In nearly all patients who develop cancer of the esophagus, or the pipe that allows food to pass from the mouth to the stomach, the cancer arises from a precursor condition called Barrett’s esophagus, in which the pipe’s normal lining is replaced by abnormal cells. Diagnosing Barrett’s esophagus lets doctors know that a patient is at high risk for esophageal cancer, which enables them to start treatment that can prevent the cancer from developing.
But most people with Barrett’s esophagus don’t know they have it until it has led to an incurable esophageal cancer. Until now, the only way to diagnose this disease is with endoscopy, a procedure in which a tiny flexible tube with a tiny camera on the end of it is inserted through the patient’s mouth into the esophagus. The camera allows doctors to see if the tissue is abnormal.
Endoscopy is expensive, requires anesthesia, and requires the patient to miss a day of work. That’s why more than 90% of esophageal cancer patients never get the opportunity for early treatment that a diagnosis of Barrett’s esophagus provides.
Sanford Markowitz, M.D., Ph.D., and his co-investigators, Amitabh Chak, M.D., and Joseph Willis, M.D., at Case Western Reserve University and University Hospitals Cleveland Medical Center in Cleveland, developed two technologies to improve the diagnosis of Barrett's esophagus.
One technology, called EsoCheck, is an innovative way to get tissue samples for testing without the need for endoscopy. Instead of a camera, a small, soft balloon is swallowed into the esophagus and gently inflated so ridges on the outside of the balloon can collect tissue samples. The other technology is a DNA test called EsoGuard that is used to detect genetic markers diagnostic for Barrett's esophagus if present in the tissue sample collected using EsoCheck. In a clinical trial, the combination of EsoCheck and EsoGuard detected more than 90% of patients with early Barrett’s esophagus.

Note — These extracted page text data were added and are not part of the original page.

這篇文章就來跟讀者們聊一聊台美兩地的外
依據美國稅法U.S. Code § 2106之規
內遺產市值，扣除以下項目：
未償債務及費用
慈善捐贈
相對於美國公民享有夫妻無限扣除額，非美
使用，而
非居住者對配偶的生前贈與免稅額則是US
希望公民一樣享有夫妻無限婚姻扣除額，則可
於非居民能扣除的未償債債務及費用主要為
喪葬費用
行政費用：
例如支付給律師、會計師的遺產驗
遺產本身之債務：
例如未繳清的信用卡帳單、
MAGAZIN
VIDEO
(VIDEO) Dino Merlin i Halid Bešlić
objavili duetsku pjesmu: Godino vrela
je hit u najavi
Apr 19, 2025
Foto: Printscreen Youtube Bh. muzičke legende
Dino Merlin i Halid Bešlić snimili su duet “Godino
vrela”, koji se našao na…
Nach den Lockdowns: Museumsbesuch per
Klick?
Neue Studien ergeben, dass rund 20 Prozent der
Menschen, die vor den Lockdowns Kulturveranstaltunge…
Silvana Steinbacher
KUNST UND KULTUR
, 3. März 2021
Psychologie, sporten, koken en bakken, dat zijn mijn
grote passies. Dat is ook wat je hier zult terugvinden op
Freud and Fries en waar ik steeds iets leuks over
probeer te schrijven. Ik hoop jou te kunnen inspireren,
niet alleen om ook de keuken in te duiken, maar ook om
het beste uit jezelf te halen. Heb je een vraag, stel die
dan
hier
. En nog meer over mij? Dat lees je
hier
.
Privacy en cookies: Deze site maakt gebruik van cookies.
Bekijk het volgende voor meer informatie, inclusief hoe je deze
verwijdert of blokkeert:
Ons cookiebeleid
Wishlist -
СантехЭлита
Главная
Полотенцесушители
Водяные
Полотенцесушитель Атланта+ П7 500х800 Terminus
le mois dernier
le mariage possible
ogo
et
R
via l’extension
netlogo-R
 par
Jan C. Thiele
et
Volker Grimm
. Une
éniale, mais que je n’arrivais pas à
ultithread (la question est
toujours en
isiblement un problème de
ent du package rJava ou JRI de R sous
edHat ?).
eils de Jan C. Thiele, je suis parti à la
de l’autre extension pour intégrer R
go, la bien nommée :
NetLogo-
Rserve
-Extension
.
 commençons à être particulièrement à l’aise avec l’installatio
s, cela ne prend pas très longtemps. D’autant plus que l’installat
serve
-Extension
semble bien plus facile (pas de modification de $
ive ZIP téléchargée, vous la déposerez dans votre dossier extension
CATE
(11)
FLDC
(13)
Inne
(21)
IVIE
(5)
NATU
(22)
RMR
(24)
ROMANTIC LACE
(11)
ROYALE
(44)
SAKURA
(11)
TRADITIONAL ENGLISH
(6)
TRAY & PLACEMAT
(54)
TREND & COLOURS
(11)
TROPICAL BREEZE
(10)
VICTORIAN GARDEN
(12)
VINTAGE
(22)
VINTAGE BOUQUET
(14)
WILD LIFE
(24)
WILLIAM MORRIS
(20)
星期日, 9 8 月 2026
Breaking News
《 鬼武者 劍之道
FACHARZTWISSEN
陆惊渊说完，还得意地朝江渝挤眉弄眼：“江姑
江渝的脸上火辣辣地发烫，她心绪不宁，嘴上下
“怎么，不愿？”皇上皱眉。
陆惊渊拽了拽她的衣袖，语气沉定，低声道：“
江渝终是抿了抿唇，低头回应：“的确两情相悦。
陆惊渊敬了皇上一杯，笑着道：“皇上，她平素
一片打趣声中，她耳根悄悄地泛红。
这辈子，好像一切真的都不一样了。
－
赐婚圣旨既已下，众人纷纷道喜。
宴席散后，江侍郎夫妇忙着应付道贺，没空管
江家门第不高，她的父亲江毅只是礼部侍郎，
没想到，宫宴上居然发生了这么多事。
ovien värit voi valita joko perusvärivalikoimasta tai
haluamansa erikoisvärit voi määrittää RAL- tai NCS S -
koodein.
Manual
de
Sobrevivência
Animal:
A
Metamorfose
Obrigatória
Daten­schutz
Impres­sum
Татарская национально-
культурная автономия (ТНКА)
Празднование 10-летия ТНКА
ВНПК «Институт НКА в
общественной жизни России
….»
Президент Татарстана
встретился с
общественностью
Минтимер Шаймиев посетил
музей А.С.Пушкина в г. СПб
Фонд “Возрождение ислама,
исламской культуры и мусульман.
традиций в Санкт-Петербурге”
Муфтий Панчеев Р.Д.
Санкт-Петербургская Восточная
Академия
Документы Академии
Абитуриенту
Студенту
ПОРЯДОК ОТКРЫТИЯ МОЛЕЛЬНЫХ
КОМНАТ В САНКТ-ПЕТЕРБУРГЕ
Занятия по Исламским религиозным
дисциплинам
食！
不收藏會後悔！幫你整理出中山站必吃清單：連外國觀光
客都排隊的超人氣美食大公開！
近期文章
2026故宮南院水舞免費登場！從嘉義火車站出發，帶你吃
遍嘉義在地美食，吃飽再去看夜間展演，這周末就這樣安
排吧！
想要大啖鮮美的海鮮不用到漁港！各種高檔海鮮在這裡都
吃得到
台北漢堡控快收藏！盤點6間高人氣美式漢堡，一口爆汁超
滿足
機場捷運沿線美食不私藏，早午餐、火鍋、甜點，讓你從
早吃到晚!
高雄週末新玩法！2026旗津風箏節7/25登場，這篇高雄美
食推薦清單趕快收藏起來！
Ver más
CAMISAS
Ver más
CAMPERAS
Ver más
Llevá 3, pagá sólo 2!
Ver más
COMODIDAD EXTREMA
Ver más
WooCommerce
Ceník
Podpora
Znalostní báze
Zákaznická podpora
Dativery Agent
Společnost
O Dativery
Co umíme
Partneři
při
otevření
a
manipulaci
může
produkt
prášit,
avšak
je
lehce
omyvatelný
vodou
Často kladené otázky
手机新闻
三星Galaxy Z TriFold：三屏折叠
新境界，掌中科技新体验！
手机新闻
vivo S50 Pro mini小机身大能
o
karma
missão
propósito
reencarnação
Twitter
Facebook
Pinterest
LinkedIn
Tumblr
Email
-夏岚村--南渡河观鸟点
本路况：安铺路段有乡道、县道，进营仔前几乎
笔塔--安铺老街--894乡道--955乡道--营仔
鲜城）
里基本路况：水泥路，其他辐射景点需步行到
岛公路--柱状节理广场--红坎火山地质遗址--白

EsoCheck and EsoGuard have recently been commercialized and made available to physicians and patients through a license to Lucid Diagnostics, a biotechnology company. The technology transfer office (TTO) at Case Western Reserve University helped connect the researchers with Lucid Diagnostics, and with local partner Nottingham Spirk to develop the balloon-based sample collection device.
The American Gastroenterological Association and the American College of Gastroenterology recently updated their clinical practice guidelines to add Lucid’s EsoCheck Cell Collection Device and EsoGuard Esophageal DNA Test as an acceptable alternative to endoscopy.
These innovations were developed with support from programs of the National Cancer Institute, the State of Ohio, the Case-Coulter Partnership, and with collaboration among oncologists, gastroenterologists, and pathologists. The EsoCheck device was recently named a 2020 Edison Award Silver Winner as one of the year's most significant innovations in the Medical Testing category.